• Purchasing Management – Komponen Harga

    Supplier datang menemui Anda, dan menyatakan bahwa harga produknya harus dinaikan, karena ada material utama produksinya yang mengalami kenaikan harga. Tentu saja Anda sebagai seorang Purchasing yang handal, akan melakukan validasi, analisa, negosiasi, cari solusi dan lain nya. Tetapi pertanyaanya, apakah harga ditentukan oleh komponen atau COST? Apakah kenaikan cost selalu direspon dengan kenaikan harga?

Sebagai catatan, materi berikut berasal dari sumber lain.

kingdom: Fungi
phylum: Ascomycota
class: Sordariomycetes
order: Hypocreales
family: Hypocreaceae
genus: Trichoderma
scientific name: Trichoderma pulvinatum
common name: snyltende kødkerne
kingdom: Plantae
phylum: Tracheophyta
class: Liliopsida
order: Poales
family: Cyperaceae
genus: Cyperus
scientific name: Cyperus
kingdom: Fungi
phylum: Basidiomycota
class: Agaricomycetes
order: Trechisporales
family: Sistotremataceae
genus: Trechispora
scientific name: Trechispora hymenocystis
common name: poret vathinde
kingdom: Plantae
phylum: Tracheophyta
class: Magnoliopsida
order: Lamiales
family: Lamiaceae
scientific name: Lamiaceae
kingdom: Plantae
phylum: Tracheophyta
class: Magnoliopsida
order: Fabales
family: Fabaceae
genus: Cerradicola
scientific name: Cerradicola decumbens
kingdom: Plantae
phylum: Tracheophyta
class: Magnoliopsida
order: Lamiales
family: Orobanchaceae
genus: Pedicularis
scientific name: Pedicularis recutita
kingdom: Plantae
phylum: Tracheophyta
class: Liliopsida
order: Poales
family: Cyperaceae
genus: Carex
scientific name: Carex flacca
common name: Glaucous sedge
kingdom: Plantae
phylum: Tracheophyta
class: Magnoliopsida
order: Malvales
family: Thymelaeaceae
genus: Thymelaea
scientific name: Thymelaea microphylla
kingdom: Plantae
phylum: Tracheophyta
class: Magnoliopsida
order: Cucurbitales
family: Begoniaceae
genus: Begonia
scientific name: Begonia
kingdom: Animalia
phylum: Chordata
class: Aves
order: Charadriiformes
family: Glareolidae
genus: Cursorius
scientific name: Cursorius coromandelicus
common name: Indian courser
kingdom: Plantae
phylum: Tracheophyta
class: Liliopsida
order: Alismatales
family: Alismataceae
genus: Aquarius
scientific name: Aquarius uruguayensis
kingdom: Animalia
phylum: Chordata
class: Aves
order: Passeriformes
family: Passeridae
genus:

    Harga secara garis besar ditentukan oleh tiga faktor utama yaitu

    1. Cost

    Memang benar perubahan di biaya akan berpengaruh kepada laba perusahaan, yang nantinya akan mempengaruhi harga. Tetapi perlu diketahui berapa persentase kenaikan biaya itu terhadap total cost biaya produksi. Contoh, material A yang secara total cost hanya berkontribusi 10%, kenaikan harga material A sebesar 20%, hanya berimbas 2% terhadap total cost. Seorang purchasing harus paham komponen cost produksi barang yang akan dibeli. Paling tidak komponen cost yang utama saja.

    • Persaingan

    Komponen cost, belum tentu mempengaruhi harga secara keseluruhan. Tingkat persaingan juga mempengaruhi harga. Pemasok yang monopoli, akan lebih leluasa menentukan harga. Pemasok yang barada dalam tingkat persaingan yang tinggi belum tentu akan menyesuaikan harga jika komponen cost nya nail. Mereka rela untuk mengorbankan tingkat keuntungannya, asal jumlah pesanan tetap. Perusahaan yang baru mulai dan ingin menjadi rekanan, biasanya memberikan diskon harga agar menarik. Dan berusahaan memberikan benefit ke perusahaan dalam bentuk variable harga. Nah, seorang purchasing, harus tetap terus menjaga dan meningkatkan persaingan diantara pemasok, agar pemasok bersaing dan memberikan benefit ke perusahaan. Jika pemasok hanya dua atau tiga, tingkat persaiangan akan berbeda dengan jumlah pemasok 5 atau 6. Tetapi kebanyakan pemasok, juga akan membuat tidak efisien. Jadi banyak perusahaan yang mempertahankan jumlah pemasok sekitar 5 pemasok yang handal. Sebagai ilustrasi jika kebutuhan perusahaan 100 unit dan memiliki 20 pemasok, maka jika seandainya perusahaan membagi rata kebutuhanya ke pemasok, masing-masing pemasok mendapat pesanan sejumlah 5. Tetapi jika perusahaan, mengelola hanya 5 pemasok, masing-masing pemasok akan mendapat 20 pesanan. Jumlah pesanan makin tinggi, harga bisa lebih murah. Jadi pilih sedikit pemasok tapi handal dan terus ciptakan persaingan.

    • Persepsi

    Bagaimana pemasok mempersepsikan perusahaan akan berpengaruh terhadap harga. Persepsi mempengaruhi harga. Contoh Jika kita membeli kopi di warung pinggir jalan, harganya akan berbeda jika membeli kopi di restoran, atau di hotel, walaupun kopinya sama. Apalagi diberi merek dengan bahasa Inggris. Demikian juga dengan pemasok, pemasok akan lebih suka memasok barang ke perusahaan yang sudah punya nama besar, karena dapat menjadi referensi untuk ke pelanggan yang lainnya. Pemasok akan rela mengorbankan margin agar tetap dapat memasok ke perusahaan besar, walaupun ada kenaikan harga. Pemasok akan lebih suka memasok ke perusahan yang terus berkembang, yang proses pembeliannya mudah, yang pembayaranya cepat, yang puchasingnya baik dan lainnya. Jadi purchasing harus bisa menciptakan persepsi yang positif kepada pemasok, membuat pemasok senang menjual ke perusahaan. Ini disebut juga Procurement Marketing, yaitu menerapkan ilmu marketing ke dalam proses purchasing

    Jadi kesimpulannya, harga tidak hanya ditentukan oleh cost, ada variable lainnya yaitu persaingan dan persepsi. Bagaimana purchasing terus menciptakan persaingan dan membangun persepsi akan juga dapat mempengaruhi harga pemasok.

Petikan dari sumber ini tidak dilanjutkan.